Added Maurice Herrera, Weight Watchers senior vice president and head of marketing: “One of my favorite sayings is, ‘It’s not about the stimulus, it’s about the response.’ The cheese has moved. We’ve just got to be humble and agile enough to move with it.”

FACE-ING THE FUTURE: A compendium of intriguing data points from Facebook’s Sarah Personette had the audience energetically scribbling during her luncheon speech. Facebook’s head of global business marketing noted that while it took TV 14 years to reach a domestic audience of 50 million, the internet took just four years, and it took two years for mobile devices to achieve that same milestone. Now, she said, 5 billion mobile subscriptions around the world are tied into more than 2.3 billion smartphones.

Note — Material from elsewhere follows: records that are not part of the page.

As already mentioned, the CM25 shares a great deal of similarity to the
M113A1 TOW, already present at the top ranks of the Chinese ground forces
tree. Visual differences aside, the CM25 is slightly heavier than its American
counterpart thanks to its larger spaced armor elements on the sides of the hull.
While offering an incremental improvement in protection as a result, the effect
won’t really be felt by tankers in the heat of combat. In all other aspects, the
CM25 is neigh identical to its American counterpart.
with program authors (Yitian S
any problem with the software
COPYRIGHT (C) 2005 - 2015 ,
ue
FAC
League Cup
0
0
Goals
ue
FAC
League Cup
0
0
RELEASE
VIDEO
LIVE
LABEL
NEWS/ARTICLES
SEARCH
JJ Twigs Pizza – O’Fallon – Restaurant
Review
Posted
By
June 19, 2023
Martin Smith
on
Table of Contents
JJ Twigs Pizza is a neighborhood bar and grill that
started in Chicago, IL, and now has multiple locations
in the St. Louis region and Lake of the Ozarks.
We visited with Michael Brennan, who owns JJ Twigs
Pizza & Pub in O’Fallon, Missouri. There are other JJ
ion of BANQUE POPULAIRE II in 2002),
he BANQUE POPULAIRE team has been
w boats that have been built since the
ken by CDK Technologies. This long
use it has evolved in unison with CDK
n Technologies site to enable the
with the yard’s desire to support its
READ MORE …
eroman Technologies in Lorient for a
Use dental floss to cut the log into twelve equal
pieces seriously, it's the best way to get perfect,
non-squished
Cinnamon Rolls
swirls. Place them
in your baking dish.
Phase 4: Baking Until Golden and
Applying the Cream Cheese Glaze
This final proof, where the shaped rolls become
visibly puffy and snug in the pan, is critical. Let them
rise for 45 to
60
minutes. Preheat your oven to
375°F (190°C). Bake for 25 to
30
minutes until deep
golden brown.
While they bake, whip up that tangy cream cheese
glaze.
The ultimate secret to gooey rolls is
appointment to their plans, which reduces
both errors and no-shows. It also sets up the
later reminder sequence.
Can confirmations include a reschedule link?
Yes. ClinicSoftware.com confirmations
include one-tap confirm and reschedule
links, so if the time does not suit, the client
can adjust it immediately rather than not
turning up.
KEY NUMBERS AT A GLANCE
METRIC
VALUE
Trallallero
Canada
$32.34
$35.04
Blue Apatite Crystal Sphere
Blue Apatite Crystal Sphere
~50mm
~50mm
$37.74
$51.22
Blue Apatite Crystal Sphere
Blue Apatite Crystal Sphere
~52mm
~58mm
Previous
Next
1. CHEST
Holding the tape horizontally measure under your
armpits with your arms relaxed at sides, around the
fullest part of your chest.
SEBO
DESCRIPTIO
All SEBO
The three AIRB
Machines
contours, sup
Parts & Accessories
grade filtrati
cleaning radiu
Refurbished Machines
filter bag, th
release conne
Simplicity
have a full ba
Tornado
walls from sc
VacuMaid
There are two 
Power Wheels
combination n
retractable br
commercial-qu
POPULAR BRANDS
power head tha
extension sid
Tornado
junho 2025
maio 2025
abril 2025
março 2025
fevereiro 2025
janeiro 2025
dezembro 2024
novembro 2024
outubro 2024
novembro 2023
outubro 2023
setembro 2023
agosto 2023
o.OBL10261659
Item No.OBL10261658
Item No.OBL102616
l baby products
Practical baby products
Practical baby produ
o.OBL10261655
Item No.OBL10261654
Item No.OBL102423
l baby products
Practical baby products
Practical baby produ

Among her “20 Shifts for 2020” forecast:

Mobile video will dominate, if it doesn’t already. In 2011, less than 1 percent of all video viewed was on mobile devices; by 2014, it was up to 38 percent; by the end of 2016, it was up to more than 50 percent.

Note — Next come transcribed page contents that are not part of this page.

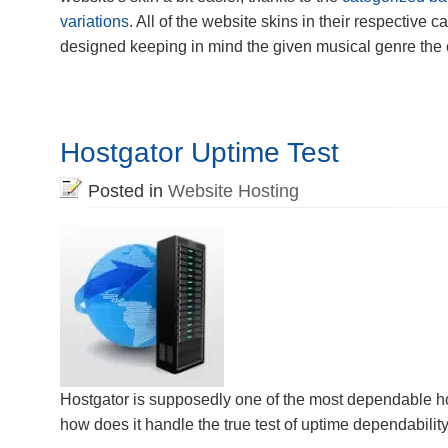
variations
. All of the website skins in their respective 
designed keeping in mind the given musical genre the 
Hostgator Uptime Test
Posted in
Website Hosting
Hostgator is supposedly one of the most dependable ho
how does it handle the true test of uptime dependabilit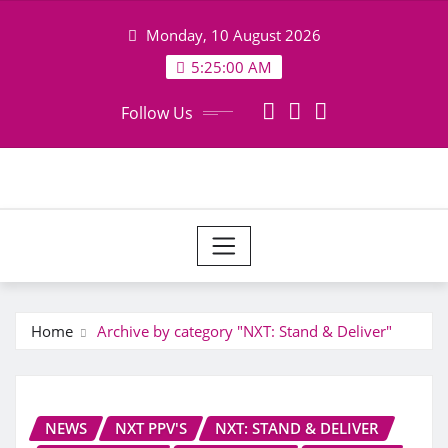
Skip
Monday, 10 August 2026
to
content
5:25:00 AM
Follow Us
Home
Archive by category "NXT: Stand & Deliver"
NEWS
NXT PPV'S
NXT: STAND & DELIVER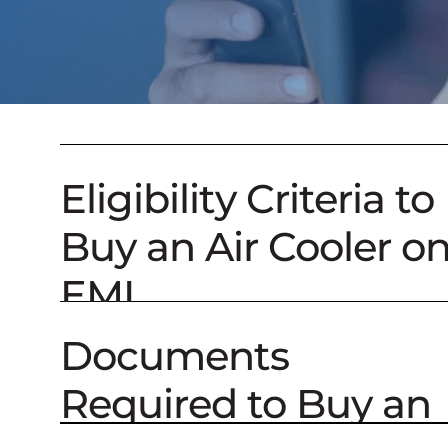
Eligibility Criteria to
Buy an Air Cooler o
EMI
Documents
Required to Buy an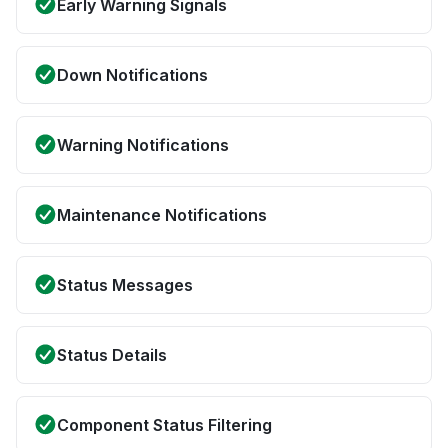
Early Warning Signals
Down Notifications
Warning Notifications
Maintenance Notifications
Status Messages
Status Details
Component Status Filtering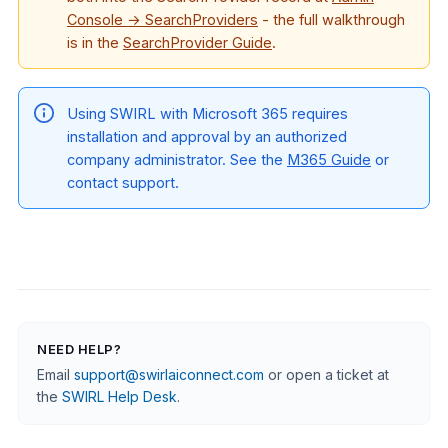
Console → SearchProviders
- the full walkthrough
is in the
SearchProvider Guide
.
Using SWIRL with Microsoft 365 requires
installation and approval by an authorized
company administrator. See the
M365 Guide
or
contact support.
NEED HELP?
Email
support@swirlaiconnect.com
or open a ticket at
the
SWIRL Help Desk
.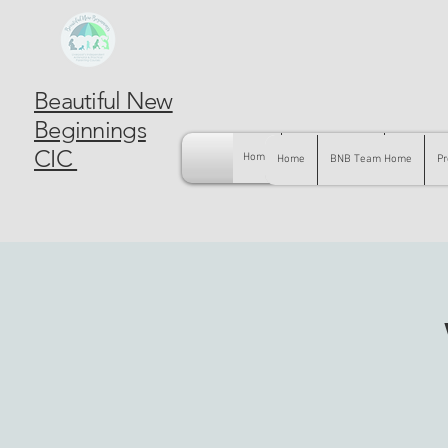
Beautiful New
Beginnings
CIC
Home
BNB Team Home
Pregnancy
Home
BNB Team Home
Pr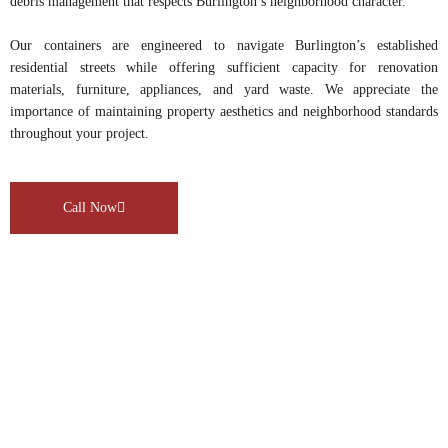
debris management that respects Burlington’s neighborhood character.
Our containers are engineered to navigate Burlington’s established
residential streets while offering sufficient capacity for renovation
materials, furniture, appliances, and yard waste. We appreciate the
importance of maintaining property aesthetics and neighborhood standards
throughout your project.
Call Now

Omnicultural identities are on the rise and gender lines are blurring. “We can no longer rely on traditional definitions of sex or what is sexy,” she said. “Are we marketing to the customers we think we have or customers we actually have?”

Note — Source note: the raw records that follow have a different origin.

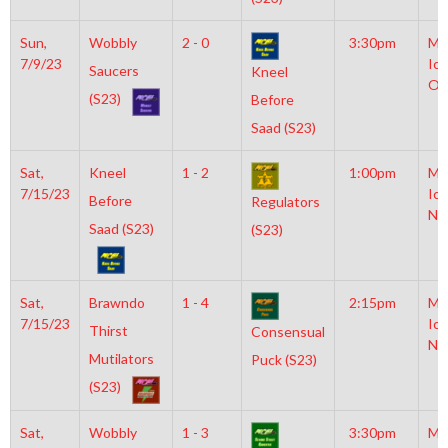
Sun,
Wobbly
2 - 0
3:30pm
Mo
7/9/23
Ice
Saucers
Kneel
Ol
(S23)
Before
Saad (S23)
Sat,
Kneel
1 - 2
1:00pm
Mo
7/15/23
Ice
Before
Regulators
NH
Saad (S23)
(S23)
Sat,
Brawndo
1 - 4
2:15pm
Mo
7/15/23
Ice
Thirst
Consensual
NH
Mutilators
Puck (S23)
(S23)
Sat,
Wobbly
1 - 3
3:30pm
Mo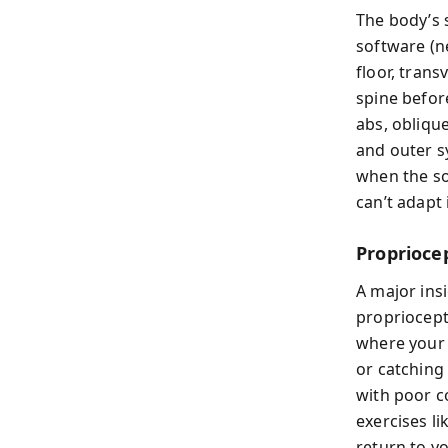
The body’s 
software (n
floor, tran
spine befor
abs, obliqu
and outer s
when the so
can’t adapt
Proprioce
A major insi
propriocept
where your 
or catching 
with poor c
exercises l
return to y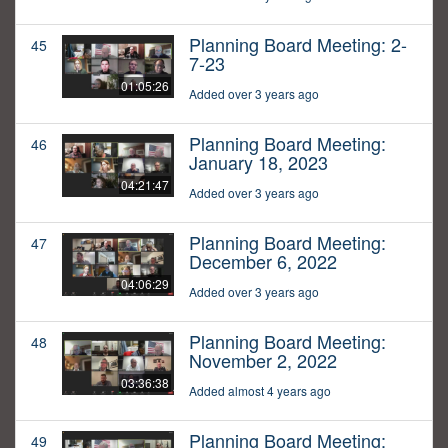
Planning Board Meeting: 2-
45
7-23
01:05:26
Added over 3 years ago
Planning Board Meeting:
46
January 18, 2023
04:21:47
Added over 3 years ago
Planning Board Meeting:
47
December 6, 2022
04:06:29
Added over 3 years ago
Planning Board Meeting:
48
November 2, 2022
03:36:38
Added almost 4 years ago
Planning Board Meeting:
49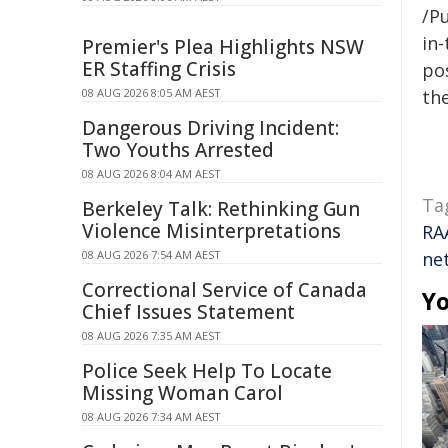
/Pu
in-
Premier's Plea Highlights NSW
ER Staffing Crisis
pos
08 AUG 2026 8:05 AM AEST
the
Dangerous Driving Incident:
Two Youths Arrested
08 AUG 2026 8:04 AM AEST
Ta
Berkeley Talk: Rethinking Gun
Violence Misinterpretations
RA
08 AUG 2026 7:54 AM AEST
ne
Correctional Service of Canada
Yo
Chief Issues Statement
08 AUG 2026 7:35 AM AEST
Police Seek Help To Locate
Missing Woman Carol
08 AUG 2026 7:34 AM AEST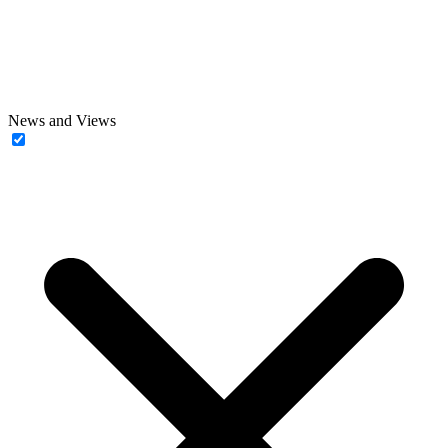
News and Views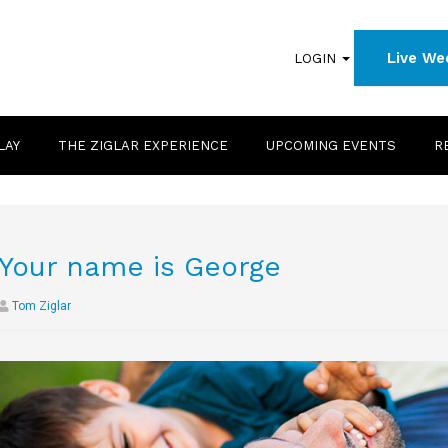
Live We
LOGIN
LAY
THE ZIGLAR EXPERIENCE
UPCOMING EVENTS
R
Your name is George
Tom Ziglar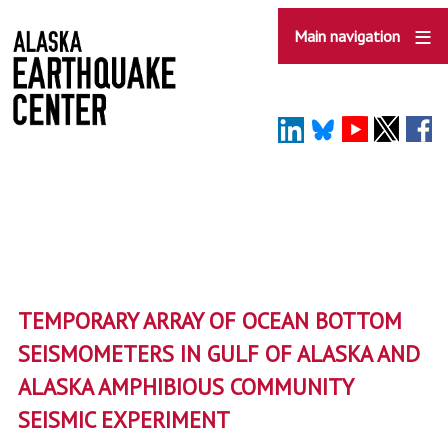
Skip
to
Main navigation
main
content
TEMPORARY ARRAY OF OCEAN BOTTOM
SEISMOMETERS IN GULF OF ALASKA AND
ALASKA AMPHIBIOUS COMMUNITY
SEISMIC EXPERIMENT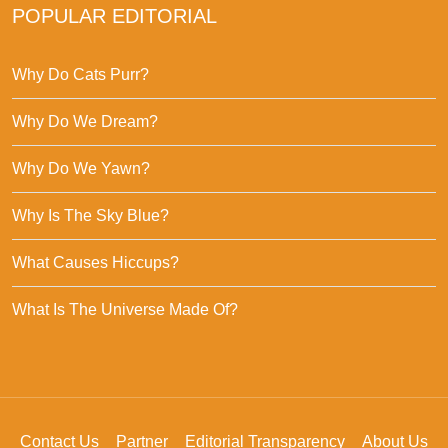
POPULAR EDITORIAL
Why Do Cats Purr?
Why Do We Dream?
Why Do We Yawn?
Why Is The Sky Blue?
What Causes Hiccups?
What Is The Universe Made Of?
Contact Us
Partner
Editorial Transparency
About Us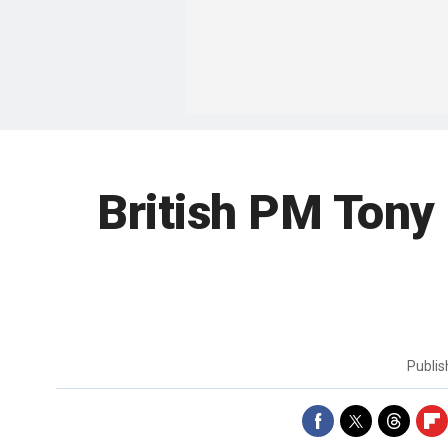
British PM Tony
Publi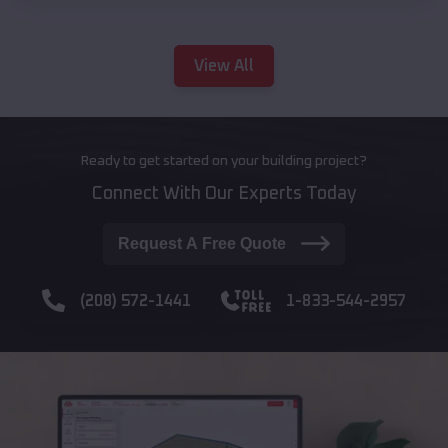
View All
Ready to get started on your building project?
Connect With Our Experts Today
Request A Free Quote
(208) 572-1441
1-833-544-2957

Aging is archaic. “As people live longer, healthier, more fulfilled lives, the concept of retirement is becoming obsolete,” she said.

Phone calls are so 20th century. “Across every demographic group, phone calls are declining as messaging apps are on the rise,” she said. “By 2020, 80 percent of the connected world will be using messaging apps and using them to interact with businesses for hours, location and inventory search. … So, can your messaging app be a one-stop shop?”

Online, convenience is beginning to beat price. “People will absolutely make their [online] purchase decisions based on convenience, even if the deal is good,” she said, while encouraging markets to remove as many clicks possible between “buy” and “checkout.”

> ANALYTICAL ACES: NASCAR was named of as one of three winners of the ANA Genius Awards for innovation in advanced marketing analytics. NASCAR was cited for championing analytics across its organization and achieving “widespread adoption of cross-consumption reporting and analysis to reach current and potential consumers where they consume media.” Winners receive a $100,000 donation to their charity of choice; in this case it will go to the NASCAR Foundation.

Adobe and IBM were the other honorees.